Paste Preview is another suite-wide enhancement that attempts to address Microsoft's finding that many people undo a paste operation once they see how the text or object actually looks in the document. As its name implies, Paste Preview gives you a preliminary look at how something pasted from the clipboard will appear.
To use Paste Preview, you'll first right-click and let your mouse hover over the Paste Preview options, seeing in real-time how the material will look.
OUTLOOK IMPROVEMENTS
Many people spend their entire day in Outlook, office's e-mail program - or at least have it open the entire time. For them, Microsoft has managed to introduce fairly dramatic changes to Outlook 2010 without making the changes a drag on productivity. Most of the essential features remain intact and are located where you'd expect them.
The many interface enhancements focus on making Outlook feel lighter weight and more responsive while adding a level of customizability that was never present in Outlook before.
It's easy, for example, to hide the ribbon bar, folders, and other interface elements of Outlook 2010, retaining just the message list and preview pane. Bringing back interface elements you've hidden is simple, too, by clicking an unobtrusive left or right arrow icon along the top edges.
Of more interest, though, is a new 'conversation view,' which aggregates and tracks multiple messages belonging to one conversation. A conversation cleanup feature can pare down a conversation involving many e-mail participants to just those involving selected people. It's easy, too, to ignore or remove a conversation altogether with context-sensitive options that appear when you right-click a conversation thread.
TAKE TO THE WEB
You don't have to stay tied to one computer to work with Office 2010 documents, thanks to the still-in-beta Office Web Apps (http://bit.ly/6JKlAh). These online versions of Word, PowerPoint, and Excel will be free to Windows Live members - a direct result, no doubt, of the competition offered from Google Docs.

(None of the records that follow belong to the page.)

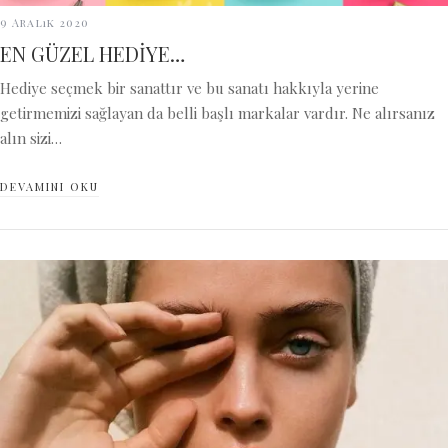
9 Aralık 2020
EN GÜZEL HEDİYE…
Hediye seçmek bir sanattır ve bu sanatı hakkıyla yerine
getirmemizi sağlayan da belli başlı markalar vardır. Ne alırsanız
alın sizi…
DEVAMINI OKU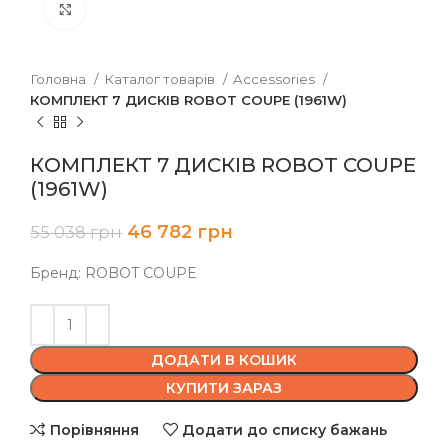
Клацніть, щоб збільшити
Головна
Каталог товарів
Accessories
КОМПЛЕКТ 7 ДИСКІВ ROBOT COUPE (1961W)
КОМПЛЕКТ 7 ДИСКІВ ROBOT COUPE
(1961W)
46 782
грн
55 038
грн
Бренд: ROBOT COUPE
ДОДАТИ В КОШИК
КУПИТИ ЗАРАЗ
Порівняння
Додати до списку бажань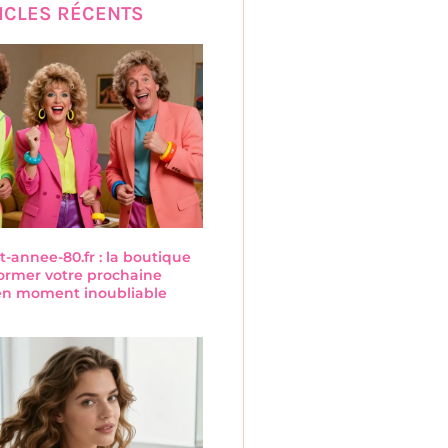
ICLES RÉCENTS
annee-80.fr : la boutique
former votre prochaine
 en moment inoubliable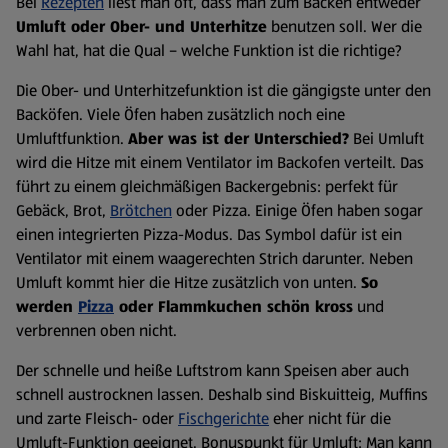
Bei
Rezepten
liest man oft, dass man zum Backen entweder
Umluft oder Ober- und Unterhitze
benutzen soll. Wer die
Wahl hat, hat die Qual – welche Funktion ist die richtige?
Die Ober- und Unterhitzefunktion ist die gängigste unter den
Backöfen. Viele Öfen haben zusätzlich noch eine
Umluftfunktion.
Aber was ist der Unterschied?
Bei Umluft
wird die Hitze mit einem Ventilator im Backofen verteilt. Das
führt zu einem gleichmäßigen Backergebnis: perfekt für
Gebäck, Brot,
Brötchen
oder Pizza. Einige Öfen haben sogar
einen integrierten Pizza-Modus. Das Symbol dafür ist ein
Ventilator mit einem waagerechten Strich darunter. Neben
Umluft kommt hier die Hitze zusätzlich von unten.
So
werden
Pizza
oder Flammkuchen schön kross
und
verbrennen oben nicht.
Der schnelle und heiße Luftstrom kann Speisen aber auch
schnell austrocknen lassen. Deshalb sind Biskuitteig, Muffins
und zarte Fleisch- oder
Fischgerichte
eher nicht für die
Umluft-Funktion geeignet. Bonuspunkt für Umluft: Man kann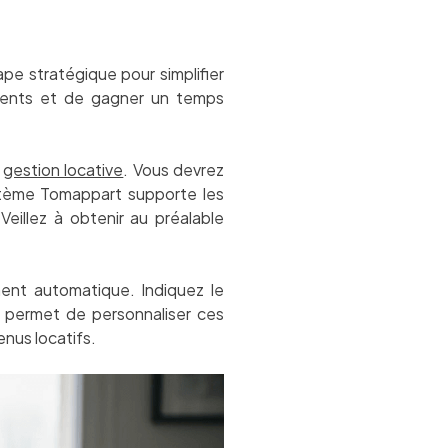
pe stratégique pour simplifier
ements et de gagner un temps
e
gestion locative
. Vous devrez
ystème Tomappart supporte les
eillez à obtenir au préalable
ment automatique. Indiquez le
 permet de personnaliser ces
enus locatifs.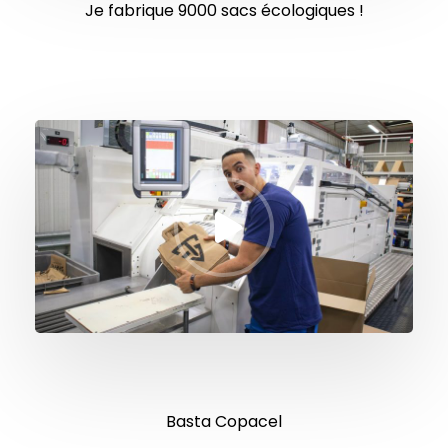
Je fabrique 9000 sacs écologiques !
Basta Copacel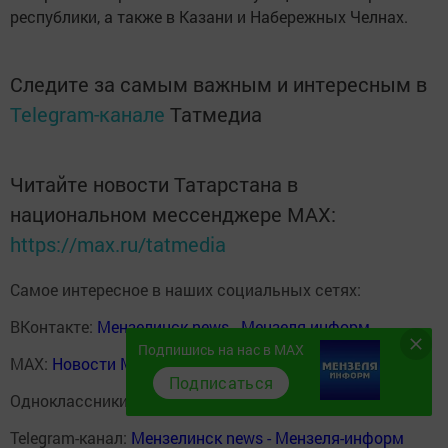
республики, а также в Казани и Набережных Челнах.
Следите за самым важным и интересным в
Telegram-канале
Татмедиа
Читайте новости Татарстана в
национальном мессенджере MАХ:
https://max.ru/tatmedia
Самое интересное в наших социальных сетях:
ВКонтакте:
Мензелинск news - Мензеля-информ
Подпишись на нас в MAX
MAX:
Новости Мензелинска - Мензеля онлайн
Подписаться
Одноклассники:
ok.ru/menzelinsk
Telegram-канал:
Мензелинск news - Мензеля-информ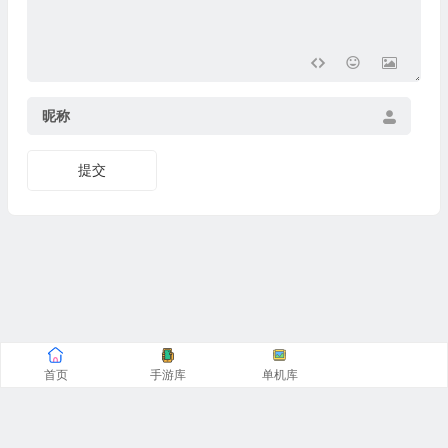
昵称
提交
首页
手游库
单机库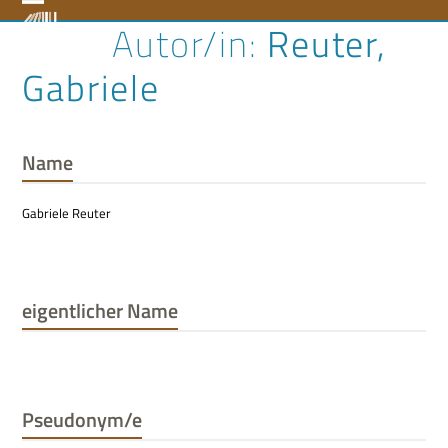
Skip
Open
Close
Reuter,
to
content
mobile
mobile
Gabriele
menu
menu
Name
Gabriele Reuter
eigentlicher Name
Pseudonym/e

Not as robust as the desktop-based versions, Web Apps will nevertheless allow Office 2010 owners to work, store documents, and collaborate directly online. Owners of Office 2010, in fact, won't even have to sign up for Web Apps - they'll just choose Save to Web from any Office 2010 app, visit SkyDrive, and follow the instructions to get started.
Others can start using Office Web Apps beginning June 15, the official launch date.
BOTTOM LINE
So is Office 2010 a suite you'll feel compelled to run out and buy? Certainly, if you're still happily producing documents with Office 2003 or 2007, you can stay put without penalty.
But for those who want or need to be on the vanguard of computing, there's little doubt that Office 2010 is more than a routine upgrade to the world's most popular productivity suite.
Office 2010 spearheads the roll-out of a suite of technologies - desktop-based, server-based, and web-based - which, taken together, provide a compelling bridge from the static computing environments of yesterday to the amorphous workplaces of tomorrow. And it's a bridge that, sooner or later, most will want to cross.